**Available data:**

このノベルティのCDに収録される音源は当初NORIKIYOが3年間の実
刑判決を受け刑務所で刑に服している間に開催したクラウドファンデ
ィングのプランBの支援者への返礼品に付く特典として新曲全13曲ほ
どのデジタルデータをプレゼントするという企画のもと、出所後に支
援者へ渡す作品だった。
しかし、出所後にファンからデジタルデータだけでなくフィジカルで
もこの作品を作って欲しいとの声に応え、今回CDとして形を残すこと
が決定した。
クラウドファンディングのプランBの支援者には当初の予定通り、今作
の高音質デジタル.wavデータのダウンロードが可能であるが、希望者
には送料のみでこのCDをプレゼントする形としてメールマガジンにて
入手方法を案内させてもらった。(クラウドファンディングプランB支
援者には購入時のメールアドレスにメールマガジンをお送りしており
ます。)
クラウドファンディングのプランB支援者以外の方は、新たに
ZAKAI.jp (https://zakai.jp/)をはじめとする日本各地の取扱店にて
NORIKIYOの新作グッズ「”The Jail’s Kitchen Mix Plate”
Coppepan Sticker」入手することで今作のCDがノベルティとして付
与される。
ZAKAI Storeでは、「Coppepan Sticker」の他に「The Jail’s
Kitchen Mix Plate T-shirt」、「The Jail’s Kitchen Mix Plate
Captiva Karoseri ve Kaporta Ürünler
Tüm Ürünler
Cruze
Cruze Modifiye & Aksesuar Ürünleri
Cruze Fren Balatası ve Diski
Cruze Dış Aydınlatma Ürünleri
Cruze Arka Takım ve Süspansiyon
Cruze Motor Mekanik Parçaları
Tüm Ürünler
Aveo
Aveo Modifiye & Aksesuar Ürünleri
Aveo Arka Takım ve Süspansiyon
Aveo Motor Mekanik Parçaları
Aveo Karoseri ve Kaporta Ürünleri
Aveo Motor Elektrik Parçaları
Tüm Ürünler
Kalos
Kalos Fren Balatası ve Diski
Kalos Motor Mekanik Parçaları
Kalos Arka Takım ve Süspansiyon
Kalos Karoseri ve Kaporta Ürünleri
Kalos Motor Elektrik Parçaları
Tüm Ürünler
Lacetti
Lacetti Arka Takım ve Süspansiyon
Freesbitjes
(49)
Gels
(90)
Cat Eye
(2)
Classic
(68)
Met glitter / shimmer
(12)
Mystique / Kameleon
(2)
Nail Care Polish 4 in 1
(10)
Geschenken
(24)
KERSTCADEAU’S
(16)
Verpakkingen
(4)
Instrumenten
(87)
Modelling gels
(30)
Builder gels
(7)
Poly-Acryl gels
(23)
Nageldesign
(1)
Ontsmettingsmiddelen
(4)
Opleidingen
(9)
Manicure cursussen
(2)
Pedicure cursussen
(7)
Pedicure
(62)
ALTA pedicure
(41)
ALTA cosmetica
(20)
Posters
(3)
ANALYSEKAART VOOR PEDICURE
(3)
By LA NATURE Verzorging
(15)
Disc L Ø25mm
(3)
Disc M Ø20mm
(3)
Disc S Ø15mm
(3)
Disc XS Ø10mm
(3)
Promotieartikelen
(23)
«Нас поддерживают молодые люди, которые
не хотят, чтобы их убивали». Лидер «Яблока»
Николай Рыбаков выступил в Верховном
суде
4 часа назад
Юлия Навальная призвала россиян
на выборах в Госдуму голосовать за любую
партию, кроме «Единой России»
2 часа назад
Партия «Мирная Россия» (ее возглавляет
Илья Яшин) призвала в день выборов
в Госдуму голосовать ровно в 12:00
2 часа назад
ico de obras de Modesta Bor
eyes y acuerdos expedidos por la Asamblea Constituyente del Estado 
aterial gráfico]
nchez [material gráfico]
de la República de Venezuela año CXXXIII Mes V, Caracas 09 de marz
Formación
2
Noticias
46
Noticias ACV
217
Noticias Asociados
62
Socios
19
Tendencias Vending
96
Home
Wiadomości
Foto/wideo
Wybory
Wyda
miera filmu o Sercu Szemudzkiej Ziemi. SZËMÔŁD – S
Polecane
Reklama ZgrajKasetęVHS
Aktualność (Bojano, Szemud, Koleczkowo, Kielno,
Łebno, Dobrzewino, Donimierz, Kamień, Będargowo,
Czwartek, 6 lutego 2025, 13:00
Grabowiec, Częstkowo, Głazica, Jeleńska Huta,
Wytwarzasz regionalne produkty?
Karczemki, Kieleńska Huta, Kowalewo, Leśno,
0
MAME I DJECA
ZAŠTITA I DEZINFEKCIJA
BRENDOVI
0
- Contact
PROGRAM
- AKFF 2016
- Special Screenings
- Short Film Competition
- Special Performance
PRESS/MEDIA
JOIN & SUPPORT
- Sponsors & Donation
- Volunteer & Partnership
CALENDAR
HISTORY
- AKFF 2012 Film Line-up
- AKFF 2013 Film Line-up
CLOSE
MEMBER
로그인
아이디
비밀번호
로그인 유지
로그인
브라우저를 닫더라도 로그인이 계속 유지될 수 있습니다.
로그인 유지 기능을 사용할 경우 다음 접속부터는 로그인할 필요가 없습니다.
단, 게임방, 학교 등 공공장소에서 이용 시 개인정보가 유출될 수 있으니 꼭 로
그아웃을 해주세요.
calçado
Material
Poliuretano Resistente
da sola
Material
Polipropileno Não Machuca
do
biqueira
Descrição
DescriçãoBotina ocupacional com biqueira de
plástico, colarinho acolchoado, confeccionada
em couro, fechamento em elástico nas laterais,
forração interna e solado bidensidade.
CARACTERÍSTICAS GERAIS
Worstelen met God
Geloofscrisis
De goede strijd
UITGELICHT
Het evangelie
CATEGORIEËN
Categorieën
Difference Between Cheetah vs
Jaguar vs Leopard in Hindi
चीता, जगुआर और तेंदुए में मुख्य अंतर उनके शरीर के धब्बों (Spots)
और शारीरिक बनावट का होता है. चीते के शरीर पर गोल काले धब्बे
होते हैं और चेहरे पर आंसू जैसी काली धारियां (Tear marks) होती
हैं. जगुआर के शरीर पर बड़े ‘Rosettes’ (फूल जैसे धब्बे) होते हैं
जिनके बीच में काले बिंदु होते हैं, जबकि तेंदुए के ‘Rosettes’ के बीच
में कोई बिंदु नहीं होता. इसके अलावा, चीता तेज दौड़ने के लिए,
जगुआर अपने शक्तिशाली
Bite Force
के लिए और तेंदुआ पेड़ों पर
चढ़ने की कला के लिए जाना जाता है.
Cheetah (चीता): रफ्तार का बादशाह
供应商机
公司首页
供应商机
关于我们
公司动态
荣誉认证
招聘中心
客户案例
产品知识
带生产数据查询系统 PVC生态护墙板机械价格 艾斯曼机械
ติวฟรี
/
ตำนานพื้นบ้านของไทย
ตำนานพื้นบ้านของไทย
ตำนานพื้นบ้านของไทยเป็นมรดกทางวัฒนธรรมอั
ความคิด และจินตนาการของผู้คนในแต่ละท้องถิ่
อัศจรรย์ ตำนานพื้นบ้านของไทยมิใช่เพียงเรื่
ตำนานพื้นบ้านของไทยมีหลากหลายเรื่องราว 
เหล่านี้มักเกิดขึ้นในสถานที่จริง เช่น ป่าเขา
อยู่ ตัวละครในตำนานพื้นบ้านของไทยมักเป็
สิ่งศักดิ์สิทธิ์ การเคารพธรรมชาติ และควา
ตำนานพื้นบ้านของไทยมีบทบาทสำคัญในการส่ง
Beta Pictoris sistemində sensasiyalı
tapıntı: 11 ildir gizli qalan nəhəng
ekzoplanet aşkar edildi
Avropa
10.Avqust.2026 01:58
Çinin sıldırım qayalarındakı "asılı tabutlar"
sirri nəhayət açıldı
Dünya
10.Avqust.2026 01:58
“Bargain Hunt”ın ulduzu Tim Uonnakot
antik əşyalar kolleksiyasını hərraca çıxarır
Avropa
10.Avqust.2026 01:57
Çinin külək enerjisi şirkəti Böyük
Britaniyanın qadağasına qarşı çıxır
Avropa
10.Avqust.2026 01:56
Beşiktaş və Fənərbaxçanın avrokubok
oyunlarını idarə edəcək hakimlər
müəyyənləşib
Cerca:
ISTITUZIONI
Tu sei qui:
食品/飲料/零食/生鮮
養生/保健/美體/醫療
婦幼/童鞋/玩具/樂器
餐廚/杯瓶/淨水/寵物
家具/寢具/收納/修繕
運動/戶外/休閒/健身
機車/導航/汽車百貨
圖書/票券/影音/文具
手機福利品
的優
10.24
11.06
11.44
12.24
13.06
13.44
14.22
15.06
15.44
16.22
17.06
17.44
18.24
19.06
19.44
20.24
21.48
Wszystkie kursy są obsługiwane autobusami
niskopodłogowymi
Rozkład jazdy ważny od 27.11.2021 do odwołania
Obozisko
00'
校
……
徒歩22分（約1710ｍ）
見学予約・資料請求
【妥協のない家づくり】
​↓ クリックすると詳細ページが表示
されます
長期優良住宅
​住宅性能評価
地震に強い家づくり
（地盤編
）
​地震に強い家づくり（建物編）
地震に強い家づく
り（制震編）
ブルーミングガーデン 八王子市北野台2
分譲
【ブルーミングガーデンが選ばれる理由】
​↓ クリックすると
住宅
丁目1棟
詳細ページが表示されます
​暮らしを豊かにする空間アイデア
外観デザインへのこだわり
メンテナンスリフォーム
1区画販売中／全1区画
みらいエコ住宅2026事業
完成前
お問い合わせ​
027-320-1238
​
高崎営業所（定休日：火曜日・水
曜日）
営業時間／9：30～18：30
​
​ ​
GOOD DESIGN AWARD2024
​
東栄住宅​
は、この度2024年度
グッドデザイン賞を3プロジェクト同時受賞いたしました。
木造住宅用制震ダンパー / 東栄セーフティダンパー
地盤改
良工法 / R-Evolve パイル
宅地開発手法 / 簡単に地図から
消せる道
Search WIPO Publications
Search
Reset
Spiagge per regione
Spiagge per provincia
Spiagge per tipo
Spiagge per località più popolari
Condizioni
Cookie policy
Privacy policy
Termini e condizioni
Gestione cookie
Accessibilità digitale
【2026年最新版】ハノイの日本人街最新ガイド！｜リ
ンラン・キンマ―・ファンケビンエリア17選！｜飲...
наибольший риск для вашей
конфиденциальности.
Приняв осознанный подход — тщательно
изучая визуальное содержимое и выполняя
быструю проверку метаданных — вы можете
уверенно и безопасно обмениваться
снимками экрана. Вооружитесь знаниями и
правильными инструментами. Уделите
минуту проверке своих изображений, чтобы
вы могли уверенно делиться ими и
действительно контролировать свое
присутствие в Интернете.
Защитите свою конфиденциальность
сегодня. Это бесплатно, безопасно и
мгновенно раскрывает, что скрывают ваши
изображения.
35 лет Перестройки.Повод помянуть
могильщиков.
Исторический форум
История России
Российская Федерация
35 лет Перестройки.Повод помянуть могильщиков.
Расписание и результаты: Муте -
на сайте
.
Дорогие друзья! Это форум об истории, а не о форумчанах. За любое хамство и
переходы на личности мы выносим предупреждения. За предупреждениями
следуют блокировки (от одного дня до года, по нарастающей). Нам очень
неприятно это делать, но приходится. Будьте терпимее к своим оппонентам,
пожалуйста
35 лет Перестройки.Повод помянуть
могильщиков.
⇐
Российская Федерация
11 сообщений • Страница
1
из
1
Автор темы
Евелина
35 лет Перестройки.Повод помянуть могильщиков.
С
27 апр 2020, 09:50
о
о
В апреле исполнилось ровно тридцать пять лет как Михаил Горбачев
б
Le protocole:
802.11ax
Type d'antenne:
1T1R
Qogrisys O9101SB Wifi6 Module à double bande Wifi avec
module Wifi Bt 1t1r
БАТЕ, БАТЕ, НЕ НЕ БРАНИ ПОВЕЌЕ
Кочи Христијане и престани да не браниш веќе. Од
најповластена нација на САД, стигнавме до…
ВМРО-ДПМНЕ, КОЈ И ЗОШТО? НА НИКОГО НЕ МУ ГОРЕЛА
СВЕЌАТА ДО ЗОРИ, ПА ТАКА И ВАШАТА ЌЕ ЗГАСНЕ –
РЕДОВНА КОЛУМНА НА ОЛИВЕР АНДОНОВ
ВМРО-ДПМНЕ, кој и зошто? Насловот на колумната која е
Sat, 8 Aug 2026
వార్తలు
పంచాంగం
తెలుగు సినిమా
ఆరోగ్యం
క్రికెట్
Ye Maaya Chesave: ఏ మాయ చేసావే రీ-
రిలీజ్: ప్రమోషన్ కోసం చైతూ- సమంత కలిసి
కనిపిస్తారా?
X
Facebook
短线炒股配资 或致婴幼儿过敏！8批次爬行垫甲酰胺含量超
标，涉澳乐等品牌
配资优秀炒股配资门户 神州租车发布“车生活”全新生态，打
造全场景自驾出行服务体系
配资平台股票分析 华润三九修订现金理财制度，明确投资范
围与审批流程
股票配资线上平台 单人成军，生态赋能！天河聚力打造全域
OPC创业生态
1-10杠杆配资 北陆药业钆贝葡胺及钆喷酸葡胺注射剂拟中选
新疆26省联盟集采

**How to complete this task:** Quote, with nothing altered, all lines from the start of the entries to the line that carries "Kitchen Mix Plate T-shirt」、「The", inclusive.

**Response to the exercise:**
このノベルティのCDに収録される音源は当初NORIKIYOが3年間の実
刑判決を受け刑務所で刑に服している間に開催したクラウドファンデ
ィングのプランBの支援者への返礼品に付く特典として新曲全13曲ほ
どのデジタルデータをプレゼントするという企画のもと、出所後に支
援者へ渡す作品だった。
しかし、出所後にファンからデジタルデータだけでなくフィジカルで
もこの作品を作って欲しいとの声に応え、今回CDとして形を残すこと
が決定した。
クラウドファンディングのプランBの支援者には当初の予定通り、今作
の高音質デジタル.wavデータのダウンロードが可能であるが、希望者
には送料のみでこのCDをプレゼントする形としてメールマガジンにて
入手方法を案内させてもらった。(クラウドファンディングプランB支
援者には購入時のメールアドレスにメールマガジンをお送りしており
ます。)
クラウドファンディングのプランB支援者以外の方は、新たに
ZAKAI.jp (https://zakai.jp/)をはじめとする日本各地の取扱店にて
NORIKIYOの新作グッズ「”The Jail’s Kitchen Mix Plate”
Coppepan Sticker」入手することで今作のCDがノベルティとして付
与される。
ZAKAI Storeでは、「Coppepan Sticker」の他に「The Jail’s
Kitchen Mix Plate T-shirt」、「The Jail’s Kitchen Mix Plate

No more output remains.